**ABOUT THIS EXERCISE:**
Find every line that contains the string "generare" and copy each one.

################

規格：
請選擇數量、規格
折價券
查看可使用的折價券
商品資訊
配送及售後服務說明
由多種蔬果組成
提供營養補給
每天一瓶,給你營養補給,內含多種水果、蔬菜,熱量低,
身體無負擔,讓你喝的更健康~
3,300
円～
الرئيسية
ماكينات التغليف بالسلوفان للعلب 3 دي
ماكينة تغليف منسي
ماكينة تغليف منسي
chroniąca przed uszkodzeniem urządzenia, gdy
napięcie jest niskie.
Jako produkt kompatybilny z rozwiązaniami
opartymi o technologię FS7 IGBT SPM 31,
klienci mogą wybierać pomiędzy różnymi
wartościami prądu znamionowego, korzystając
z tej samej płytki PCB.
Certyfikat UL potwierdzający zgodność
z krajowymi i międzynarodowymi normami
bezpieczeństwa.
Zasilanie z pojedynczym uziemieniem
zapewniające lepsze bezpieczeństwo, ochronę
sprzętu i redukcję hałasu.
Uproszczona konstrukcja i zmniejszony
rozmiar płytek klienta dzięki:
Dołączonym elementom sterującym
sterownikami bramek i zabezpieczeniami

################

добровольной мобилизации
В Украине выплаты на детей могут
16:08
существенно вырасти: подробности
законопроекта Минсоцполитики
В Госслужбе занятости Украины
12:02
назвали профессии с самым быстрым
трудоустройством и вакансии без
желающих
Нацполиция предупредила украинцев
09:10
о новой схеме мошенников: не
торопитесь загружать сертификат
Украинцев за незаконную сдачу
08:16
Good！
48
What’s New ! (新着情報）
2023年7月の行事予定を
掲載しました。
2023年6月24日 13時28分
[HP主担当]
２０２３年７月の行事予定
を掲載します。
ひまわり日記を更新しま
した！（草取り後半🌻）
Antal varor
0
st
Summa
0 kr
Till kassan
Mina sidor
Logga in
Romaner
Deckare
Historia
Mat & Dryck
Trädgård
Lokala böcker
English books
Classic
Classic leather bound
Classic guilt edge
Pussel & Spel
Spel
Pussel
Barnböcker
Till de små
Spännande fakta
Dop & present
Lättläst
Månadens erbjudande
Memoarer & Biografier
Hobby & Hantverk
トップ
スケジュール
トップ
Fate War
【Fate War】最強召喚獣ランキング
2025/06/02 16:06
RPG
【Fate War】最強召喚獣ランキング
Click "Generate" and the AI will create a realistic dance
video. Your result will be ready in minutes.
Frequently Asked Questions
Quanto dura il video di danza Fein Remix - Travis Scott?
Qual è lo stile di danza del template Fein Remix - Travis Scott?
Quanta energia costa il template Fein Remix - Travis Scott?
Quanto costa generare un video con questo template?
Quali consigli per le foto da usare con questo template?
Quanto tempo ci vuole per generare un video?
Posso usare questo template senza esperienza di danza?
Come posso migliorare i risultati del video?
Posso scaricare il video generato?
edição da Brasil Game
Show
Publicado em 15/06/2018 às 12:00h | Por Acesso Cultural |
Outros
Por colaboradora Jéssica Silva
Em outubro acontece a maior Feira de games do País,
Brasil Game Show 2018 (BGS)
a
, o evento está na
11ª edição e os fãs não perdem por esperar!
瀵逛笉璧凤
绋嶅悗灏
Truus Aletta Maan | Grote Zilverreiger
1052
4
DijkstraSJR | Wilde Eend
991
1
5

################

**YOUR SOLUTION:**
Quanto costa generare un video con questo template?
Quanto tempo ci vuole per generare un video?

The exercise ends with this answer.